◆ **Excerpted text**:
*** Begin section ***

- Born: Edward John Wiles 20 September 1925 Kimberley, South Africa
- Died: 5 April 1999 (aged 73) Surrey, England
- Occupations: Television writer and producer
- Known for: Doctor Who producer

= John Wiles =

South African novelist, television writer and producer

John Wiles (20 September 1925 – 5 April 1999) was a South African novelist, playwright, television writer and producer. He was the second producer of the science fiction series Doctor Who, succeeding Verity Lambert.

==Early life==

Wiles was born and raised in Kimberley. After serving in the army, he came to the United Kingdom in 1949, "partly motivated by career, but largely in protest against the newly instituted apartheid system". He had ambitions of becoming a writer or working in the theatre.

==Initial success==

After four years working as a furniture porter while writing in his spare time, Wiles published his first novel, The Moon to Play With (1954), which was soon followed by The Try-Out (1955) and Scene of the Meeting (1956). At the same time his first TV scripts were produced by the BBC, a six-part spy thriller called The Dancing Bear (1954), co-written with actor/writer Richard Wade: they went on to collaborate on an episode of the anthology series The Vise in 1955. Wiles' stage play, Act of Madness, was produced in 1955 and the following year was adapted for TV in Britain and Canada.

In 1957 Wiles started working at the BBC's script unit, where his assignments included an episode of The Grove Family, the Saturday Playhouse entry On the Edge (1960), the children's drama Court of Mystery (1961) and various educational programmes. In the 1960s he script edited several crime and thriller serials, including The Midnight Men, The Massingham Affair (both 1964), Relectant Bandit and A Man Called Harry Brent (both 1965).

Alongside this Wiles worked in youth theatre, including productions at Turners Court school in Oxfordshire, which accommodated boys who required special attention. These plays would have very large casts, and these experiences went into his TV play Nice Break for the Boys (1963), which had a cast of 60. Wiles also continued to write novels, publishing The Asphalt Playground (1958) and March of the Innocents (1964) during this period, and plays, including Family on Trial (1957); his play commissioned for Coventry's Belgrade Theatre, Never Had it So Good (1960), proved controversial in the city.

*** End section ***

◆ **Data for review**:
*** Begin section ***

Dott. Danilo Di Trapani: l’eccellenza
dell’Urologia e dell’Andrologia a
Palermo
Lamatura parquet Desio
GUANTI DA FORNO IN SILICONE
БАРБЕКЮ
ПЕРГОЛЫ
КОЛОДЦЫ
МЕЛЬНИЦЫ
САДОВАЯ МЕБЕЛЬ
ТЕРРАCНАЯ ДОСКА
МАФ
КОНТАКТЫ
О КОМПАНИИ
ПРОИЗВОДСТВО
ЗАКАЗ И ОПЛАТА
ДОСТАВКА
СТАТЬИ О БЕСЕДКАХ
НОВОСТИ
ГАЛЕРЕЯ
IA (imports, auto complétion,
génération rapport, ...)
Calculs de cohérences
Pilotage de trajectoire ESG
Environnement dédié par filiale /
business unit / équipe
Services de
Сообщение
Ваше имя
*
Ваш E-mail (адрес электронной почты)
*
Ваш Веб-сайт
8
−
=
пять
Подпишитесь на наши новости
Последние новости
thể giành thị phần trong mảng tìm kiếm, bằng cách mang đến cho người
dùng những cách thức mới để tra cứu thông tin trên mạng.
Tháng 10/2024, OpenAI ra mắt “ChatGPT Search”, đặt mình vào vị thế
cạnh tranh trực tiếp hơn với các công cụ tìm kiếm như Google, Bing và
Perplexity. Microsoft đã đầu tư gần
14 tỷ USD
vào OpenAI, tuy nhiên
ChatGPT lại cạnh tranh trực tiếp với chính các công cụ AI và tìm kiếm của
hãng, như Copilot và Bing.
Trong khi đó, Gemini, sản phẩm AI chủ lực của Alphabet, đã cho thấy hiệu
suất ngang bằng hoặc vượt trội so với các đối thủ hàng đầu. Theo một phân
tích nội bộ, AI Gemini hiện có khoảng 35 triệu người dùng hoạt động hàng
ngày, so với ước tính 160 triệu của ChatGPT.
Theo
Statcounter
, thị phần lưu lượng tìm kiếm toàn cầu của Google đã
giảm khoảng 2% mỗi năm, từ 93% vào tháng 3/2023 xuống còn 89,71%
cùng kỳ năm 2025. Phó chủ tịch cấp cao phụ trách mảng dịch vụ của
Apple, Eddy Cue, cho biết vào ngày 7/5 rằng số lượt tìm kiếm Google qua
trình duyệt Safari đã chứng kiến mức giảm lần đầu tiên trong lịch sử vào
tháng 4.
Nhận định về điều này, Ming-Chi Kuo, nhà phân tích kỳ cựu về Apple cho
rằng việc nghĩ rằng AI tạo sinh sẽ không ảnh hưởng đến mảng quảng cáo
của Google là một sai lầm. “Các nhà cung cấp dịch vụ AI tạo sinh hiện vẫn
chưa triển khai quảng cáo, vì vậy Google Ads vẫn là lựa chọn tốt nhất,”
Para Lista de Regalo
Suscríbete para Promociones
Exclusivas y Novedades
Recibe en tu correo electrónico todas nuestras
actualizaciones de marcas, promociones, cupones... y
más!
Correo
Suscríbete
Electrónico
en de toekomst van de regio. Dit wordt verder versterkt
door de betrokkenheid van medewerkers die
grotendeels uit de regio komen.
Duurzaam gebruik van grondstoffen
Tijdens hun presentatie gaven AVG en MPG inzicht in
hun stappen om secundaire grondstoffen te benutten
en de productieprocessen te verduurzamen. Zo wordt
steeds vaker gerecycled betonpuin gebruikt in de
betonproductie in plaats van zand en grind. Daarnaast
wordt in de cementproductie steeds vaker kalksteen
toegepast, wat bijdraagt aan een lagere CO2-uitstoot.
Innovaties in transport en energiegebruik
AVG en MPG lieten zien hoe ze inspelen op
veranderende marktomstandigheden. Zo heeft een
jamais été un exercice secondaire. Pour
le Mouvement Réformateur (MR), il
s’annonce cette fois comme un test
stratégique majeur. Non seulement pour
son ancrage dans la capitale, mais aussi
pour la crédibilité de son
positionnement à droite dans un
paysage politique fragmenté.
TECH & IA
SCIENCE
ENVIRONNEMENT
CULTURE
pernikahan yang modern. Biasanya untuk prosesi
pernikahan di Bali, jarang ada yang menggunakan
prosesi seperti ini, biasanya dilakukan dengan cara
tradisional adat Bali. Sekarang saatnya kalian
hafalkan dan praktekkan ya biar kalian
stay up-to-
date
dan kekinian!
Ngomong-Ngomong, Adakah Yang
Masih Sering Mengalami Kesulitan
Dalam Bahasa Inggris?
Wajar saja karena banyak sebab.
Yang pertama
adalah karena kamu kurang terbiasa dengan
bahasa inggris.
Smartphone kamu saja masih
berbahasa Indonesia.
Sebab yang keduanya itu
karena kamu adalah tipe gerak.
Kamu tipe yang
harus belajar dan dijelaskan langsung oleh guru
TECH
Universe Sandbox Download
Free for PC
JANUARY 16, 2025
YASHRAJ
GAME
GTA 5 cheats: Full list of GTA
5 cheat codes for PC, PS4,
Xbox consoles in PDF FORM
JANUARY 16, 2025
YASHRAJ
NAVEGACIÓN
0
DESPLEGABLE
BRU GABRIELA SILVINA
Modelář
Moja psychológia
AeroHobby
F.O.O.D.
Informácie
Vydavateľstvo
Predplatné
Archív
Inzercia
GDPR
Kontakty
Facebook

*** End section ***

◆ **Task to complete**: Extend the biography of John Wiles, picking up after its last sentence. The lines are not needed for this.

◆ **Written answer**:
==Producer of Doctor Who==
Wiles was keen to move into directing at the BBC, but instead was assigned the producership of Doctor Who, a job he had little enthusiasm for. He would ultimately have one of the shortest stints of any permanent producer of Doctor Who, being credited on four serials between 1965 and 1966: The Myth Makers, The Daleks' Master Plan (which lasted for twelve episodes), The Massacre of St Bartholomew's Eve, and The Ark.

Although he had a good working relationship with story editor Donald Tosh, Wiles found that he was unable to make many changes to the format of the programme. Attempts to make the series darker led to clashes with actor William Hartnell who, as the sole remaining member of the original team, saw himself as the guardian of the series' original values. An attempt to give new companion Dodo Chaplet a cockney accent was vetoed by Wiles' superiors, who ordered that the regulars must speak "BBC English". With Hartnell increasingly in poor health and hostile to Wiles, the latter sought a way to replace the actor. However, this was again opposed by Wiles' superiors. Wiles also disliked the lengthy The Daleks' Master Plan story which had been commissioned by the previous production team and which proved difficult to realise.

In early 1966, Wiles resigned in frustration over an inability to steer the show in the direction he wanted, feeling that BBC management siding with Hartnell over him made his position untenable. Peter Purves, another member of the regular cast, believed Wiles resigned before he could be sacked. Tosh resigned in sympathy. Of the episodes from his tenure, only the four episode serial The Ark, and five episodes from The Daleks' Master Plan, still survive in the BBC's archives. As Wiles chose not to employ John Cura and his Tele-snaps service, only a few clips (sourced from both low-quality 8mm and higher quality 16mm film recordings), publicity photographs and behind the scenes stills give a visual record of his work on the series.

==Later career==
After leaving Doctor Who, Wiles became a storyliner on the BBC soap opera The Newcomers. He returned to writing scripts for TV, including two episodes of Thirty Minute Theatre: Come Death (1967) and Walk in the Dark (1968), the latter produced by the man who had replaced him on Doctor Who, Innes Lloyd.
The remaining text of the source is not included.